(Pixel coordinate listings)
----------------------------------------

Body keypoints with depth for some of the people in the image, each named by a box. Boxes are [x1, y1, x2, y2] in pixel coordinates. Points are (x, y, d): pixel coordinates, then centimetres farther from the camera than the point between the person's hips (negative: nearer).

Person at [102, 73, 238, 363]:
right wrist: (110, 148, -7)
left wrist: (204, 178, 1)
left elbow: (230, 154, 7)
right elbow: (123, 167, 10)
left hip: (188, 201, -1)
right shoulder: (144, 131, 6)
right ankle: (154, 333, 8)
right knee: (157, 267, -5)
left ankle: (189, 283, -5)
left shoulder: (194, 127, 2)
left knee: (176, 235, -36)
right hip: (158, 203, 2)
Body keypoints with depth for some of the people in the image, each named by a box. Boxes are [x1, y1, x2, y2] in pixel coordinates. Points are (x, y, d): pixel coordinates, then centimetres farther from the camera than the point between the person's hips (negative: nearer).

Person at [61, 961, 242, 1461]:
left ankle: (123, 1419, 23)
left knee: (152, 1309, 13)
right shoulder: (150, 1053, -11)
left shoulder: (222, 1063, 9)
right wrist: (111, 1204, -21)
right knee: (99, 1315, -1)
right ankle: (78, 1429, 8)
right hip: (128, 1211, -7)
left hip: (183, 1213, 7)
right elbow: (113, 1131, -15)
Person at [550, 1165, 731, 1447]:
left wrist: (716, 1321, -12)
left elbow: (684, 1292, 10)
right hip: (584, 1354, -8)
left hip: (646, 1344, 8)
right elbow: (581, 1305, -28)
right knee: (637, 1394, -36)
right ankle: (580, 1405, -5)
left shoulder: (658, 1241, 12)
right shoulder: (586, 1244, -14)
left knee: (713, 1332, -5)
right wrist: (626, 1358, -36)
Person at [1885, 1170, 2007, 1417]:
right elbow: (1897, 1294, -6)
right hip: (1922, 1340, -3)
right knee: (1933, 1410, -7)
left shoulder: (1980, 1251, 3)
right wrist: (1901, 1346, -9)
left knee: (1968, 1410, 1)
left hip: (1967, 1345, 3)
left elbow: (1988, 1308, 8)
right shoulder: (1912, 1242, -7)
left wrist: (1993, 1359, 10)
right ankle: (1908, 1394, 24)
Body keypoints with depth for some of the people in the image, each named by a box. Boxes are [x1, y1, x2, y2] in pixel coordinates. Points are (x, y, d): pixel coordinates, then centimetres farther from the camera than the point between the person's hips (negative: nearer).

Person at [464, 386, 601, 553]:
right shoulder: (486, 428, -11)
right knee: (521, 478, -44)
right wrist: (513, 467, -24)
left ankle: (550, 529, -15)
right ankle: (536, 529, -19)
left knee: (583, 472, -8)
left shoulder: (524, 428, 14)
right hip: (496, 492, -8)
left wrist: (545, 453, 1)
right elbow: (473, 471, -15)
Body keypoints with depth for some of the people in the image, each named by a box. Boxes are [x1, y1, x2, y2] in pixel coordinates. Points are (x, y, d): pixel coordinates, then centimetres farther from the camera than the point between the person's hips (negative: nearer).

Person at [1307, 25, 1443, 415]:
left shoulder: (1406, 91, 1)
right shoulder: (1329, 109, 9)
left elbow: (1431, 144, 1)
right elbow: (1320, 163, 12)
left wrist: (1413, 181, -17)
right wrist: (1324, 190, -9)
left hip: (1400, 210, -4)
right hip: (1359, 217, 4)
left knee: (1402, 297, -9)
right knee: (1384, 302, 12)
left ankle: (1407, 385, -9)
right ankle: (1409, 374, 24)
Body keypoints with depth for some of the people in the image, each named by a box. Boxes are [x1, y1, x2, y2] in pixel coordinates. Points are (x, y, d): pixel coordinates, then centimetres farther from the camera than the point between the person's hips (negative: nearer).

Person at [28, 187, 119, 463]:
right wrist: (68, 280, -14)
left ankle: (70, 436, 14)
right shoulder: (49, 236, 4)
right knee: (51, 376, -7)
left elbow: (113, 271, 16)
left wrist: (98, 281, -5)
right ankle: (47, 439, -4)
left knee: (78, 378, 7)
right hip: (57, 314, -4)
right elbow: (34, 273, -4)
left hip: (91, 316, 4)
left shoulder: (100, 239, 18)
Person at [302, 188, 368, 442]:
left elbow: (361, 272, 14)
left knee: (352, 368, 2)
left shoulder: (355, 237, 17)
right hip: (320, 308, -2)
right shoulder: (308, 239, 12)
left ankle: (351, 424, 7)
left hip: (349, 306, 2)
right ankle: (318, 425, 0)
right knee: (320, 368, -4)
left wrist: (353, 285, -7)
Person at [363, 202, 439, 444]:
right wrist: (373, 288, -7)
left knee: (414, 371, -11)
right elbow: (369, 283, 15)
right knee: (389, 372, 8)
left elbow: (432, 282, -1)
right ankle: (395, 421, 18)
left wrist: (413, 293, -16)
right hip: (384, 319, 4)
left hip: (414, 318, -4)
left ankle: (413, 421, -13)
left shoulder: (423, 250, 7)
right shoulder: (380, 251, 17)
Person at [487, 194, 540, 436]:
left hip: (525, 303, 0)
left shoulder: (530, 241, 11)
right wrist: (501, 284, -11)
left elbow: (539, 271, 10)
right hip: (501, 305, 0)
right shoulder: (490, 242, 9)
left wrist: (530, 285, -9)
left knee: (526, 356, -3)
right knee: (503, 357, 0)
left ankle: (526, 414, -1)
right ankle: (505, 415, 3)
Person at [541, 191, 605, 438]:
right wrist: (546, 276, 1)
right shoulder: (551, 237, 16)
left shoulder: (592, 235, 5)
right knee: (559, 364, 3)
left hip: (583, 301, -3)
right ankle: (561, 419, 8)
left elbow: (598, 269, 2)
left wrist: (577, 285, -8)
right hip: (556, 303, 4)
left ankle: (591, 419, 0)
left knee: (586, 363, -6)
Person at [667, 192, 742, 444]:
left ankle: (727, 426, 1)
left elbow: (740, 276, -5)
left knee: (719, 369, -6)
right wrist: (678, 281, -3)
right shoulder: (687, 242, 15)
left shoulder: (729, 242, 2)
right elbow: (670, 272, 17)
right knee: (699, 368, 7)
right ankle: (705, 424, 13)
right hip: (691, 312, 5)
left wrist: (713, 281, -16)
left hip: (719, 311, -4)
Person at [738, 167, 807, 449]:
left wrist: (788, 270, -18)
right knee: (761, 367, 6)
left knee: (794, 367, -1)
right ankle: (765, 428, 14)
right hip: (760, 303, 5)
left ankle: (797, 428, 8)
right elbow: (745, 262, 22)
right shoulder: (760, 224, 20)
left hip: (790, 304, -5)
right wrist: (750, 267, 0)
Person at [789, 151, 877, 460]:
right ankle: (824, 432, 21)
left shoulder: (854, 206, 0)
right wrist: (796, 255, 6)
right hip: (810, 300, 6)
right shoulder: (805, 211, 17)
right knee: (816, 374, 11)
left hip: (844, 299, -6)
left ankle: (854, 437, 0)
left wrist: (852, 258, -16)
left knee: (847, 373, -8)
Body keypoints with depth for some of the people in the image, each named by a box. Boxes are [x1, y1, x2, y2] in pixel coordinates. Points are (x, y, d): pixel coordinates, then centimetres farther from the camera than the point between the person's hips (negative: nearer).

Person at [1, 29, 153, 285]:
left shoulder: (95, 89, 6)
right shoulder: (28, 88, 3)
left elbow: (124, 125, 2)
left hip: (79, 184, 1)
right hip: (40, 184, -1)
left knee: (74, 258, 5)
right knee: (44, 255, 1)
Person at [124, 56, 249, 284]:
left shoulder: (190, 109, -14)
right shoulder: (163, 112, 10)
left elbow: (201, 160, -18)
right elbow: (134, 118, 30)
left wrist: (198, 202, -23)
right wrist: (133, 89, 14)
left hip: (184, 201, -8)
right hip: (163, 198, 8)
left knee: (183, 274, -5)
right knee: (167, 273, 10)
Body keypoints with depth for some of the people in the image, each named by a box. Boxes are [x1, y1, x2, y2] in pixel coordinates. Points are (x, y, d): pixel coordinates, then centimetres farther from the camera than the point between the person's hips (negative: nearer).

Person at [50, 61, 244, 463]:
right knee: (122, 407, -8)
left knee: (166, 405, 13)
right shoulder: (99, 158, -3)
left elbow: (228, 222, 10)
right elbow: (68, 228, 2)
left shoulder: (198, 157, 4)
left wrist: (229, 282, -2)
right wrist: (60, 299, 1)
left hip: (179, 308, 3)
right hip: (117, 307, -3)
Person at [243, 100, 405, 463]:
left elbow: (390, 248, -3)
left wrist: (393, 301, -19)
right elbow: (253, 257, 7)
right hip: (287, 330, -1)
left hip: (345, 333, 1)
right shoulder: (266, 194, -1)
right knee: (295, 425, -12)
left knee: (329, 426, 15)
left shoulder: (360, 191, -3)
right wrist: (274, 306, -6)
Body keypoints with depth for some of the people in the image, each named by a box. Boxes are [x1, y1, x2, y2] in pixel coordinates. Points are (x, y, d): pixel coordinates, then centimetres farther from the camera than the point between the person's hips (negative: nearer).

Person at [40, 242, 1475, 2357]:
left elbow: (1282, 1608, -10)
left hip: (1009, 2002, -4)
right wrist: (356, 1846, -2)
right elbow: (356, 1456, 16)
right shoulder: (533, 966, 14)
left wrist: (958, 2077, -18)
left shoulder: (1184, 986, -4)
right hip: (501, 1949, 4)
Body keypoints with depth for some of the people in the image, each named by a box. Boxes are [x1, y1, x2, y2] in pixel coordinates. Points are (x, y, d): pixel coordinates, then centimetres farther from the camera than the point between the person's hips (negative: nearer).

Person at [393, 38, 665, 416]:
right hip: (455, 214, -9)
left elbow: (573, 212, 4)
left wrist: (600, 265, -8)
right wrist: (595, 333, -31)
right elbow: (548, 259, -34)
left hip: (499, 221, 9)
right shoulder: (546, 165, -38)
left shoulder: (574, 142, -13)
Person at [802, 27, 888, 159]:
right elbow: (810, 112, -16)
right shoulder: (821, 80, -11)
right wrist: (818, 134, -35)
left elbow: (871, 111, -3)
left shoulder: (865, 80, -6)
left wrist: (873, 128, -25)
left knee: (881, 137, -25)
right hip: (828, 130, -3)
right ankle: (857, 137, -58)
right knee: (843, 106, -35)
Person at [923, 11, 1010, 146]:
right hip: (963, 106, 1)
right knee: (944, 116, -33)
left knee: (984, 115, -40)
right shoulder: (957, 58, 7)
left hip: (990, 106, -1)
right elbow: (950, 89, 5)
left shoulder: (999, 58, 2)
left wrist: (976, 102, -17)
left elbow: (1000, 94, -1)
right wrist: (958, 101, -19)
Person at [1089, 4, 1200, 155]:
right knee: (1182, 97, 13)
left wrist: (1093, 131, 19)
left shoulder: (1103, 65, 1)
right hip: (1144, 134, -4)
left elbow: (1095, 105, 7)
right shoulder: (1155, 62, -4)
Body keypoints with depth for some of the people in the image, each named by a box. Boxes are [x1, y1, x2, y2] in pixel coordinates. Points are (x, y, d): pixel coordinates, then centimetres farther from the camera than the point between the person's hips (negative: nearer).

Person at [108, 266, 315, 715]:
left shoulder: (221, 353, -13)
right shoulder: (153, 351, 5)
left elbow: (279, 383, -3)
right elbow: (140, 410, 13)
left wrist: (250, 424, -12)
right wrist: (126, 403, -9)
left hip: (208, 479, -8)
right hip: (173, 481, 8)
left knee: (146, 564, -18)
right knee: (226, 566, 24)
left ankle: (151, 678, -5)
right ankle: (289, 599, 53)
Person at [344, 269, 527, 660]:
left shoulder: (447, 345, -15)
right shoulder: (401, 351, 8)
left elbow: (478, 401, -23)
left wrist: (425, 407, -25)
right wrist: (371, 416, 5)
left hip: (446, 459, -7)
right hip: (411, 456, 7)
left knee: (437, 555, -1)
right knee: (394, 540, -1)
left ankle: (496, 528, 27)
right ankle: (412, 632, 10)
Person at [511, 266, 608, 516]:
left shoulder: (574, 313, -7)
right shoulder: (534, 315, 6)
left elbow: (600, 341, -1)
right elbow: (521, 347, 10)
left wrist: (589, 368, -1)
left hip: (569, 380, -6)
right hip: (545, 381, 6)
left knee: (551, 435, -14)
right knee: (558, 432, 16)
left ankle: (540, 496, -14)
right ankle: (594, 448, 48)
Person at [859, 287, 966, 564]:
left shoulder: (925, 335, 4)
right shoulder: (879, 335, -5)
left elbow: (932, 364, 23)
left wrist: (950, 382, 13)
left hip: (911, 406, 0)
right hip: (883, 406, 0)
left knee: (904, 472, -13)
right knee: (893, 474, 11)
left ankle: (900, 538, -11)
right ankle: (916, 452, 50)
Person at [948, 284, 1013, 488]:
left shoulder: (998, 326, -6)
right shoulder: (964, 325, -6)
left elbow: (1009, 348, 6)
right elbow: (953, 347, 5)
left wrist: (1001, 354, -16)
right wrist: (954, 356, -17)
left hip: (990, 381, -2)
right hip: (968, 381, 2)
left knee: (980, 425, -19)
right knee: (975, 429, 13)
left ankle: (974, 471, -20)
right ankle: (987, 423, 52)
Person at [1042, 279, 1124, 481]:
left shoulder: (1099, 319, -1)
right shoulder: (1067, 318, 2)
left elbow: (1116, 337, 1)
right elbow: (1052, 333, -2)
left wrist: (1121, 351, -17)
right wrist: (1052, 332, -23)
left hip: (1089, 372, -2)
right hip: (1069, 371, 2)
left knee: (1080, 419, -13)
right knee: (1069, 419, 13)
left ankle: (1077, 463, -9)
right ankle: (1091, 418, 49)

----------------------------------------

What the task requires
Copy out the lines of the items beginning with the line containing "left knee: (586, 363, -6)" and continuing through the line containing "left knee: (847, 373, -8)", both included.

Solution for this exercise
left knee: (586, 363, -6)
Person at [667, 192, 742, 444]:
left ankle: (727, 426, 1)
left elbow: (740, 276, -5)
left knee: (719, 369, -6)
right wrist: (678, 281, -3)
right shoulder: (687, 242, 15)
left shoulder: (729, 242, 2)
right elbow: (670, 272, 17)
right knee: (699, 368, 7)
right ankle: (705, 424, 13)
right hip: (691, 312, 5)
left wrist: (713, 281, -16)
left hip: (719, 311, -4)
Person at [738, 167, 807, 449]:
left wrist: (788, 270, -18)
right knee: (761, 367, 6)
left knee: (794, 367, -1)
right ankle: (765, 428, 14)
right hip: (760, 303, 5)
left ankle: (797, 428, 8)
right elbow: (745, 262, 22)
right shoulder: (760, 224, 20)
left hip: (790, 304, -5)
right wrist: (750, 267, 0)
Person at [789, 151, 877, 460]:
right ankle: (824, 432, 21)
left shoulder: (854, 206, 0)
right wrist: (796, 255, 6)
right hip: (810, 300, 6)
right shoulder: (805, 211, 17)
right knee: (816, 374, 11)
left hip: (844, 299, -6)
left ankle: (854, 437, 0)
left wrist: (852, 258, -16)
left knee: (847, 373, -8)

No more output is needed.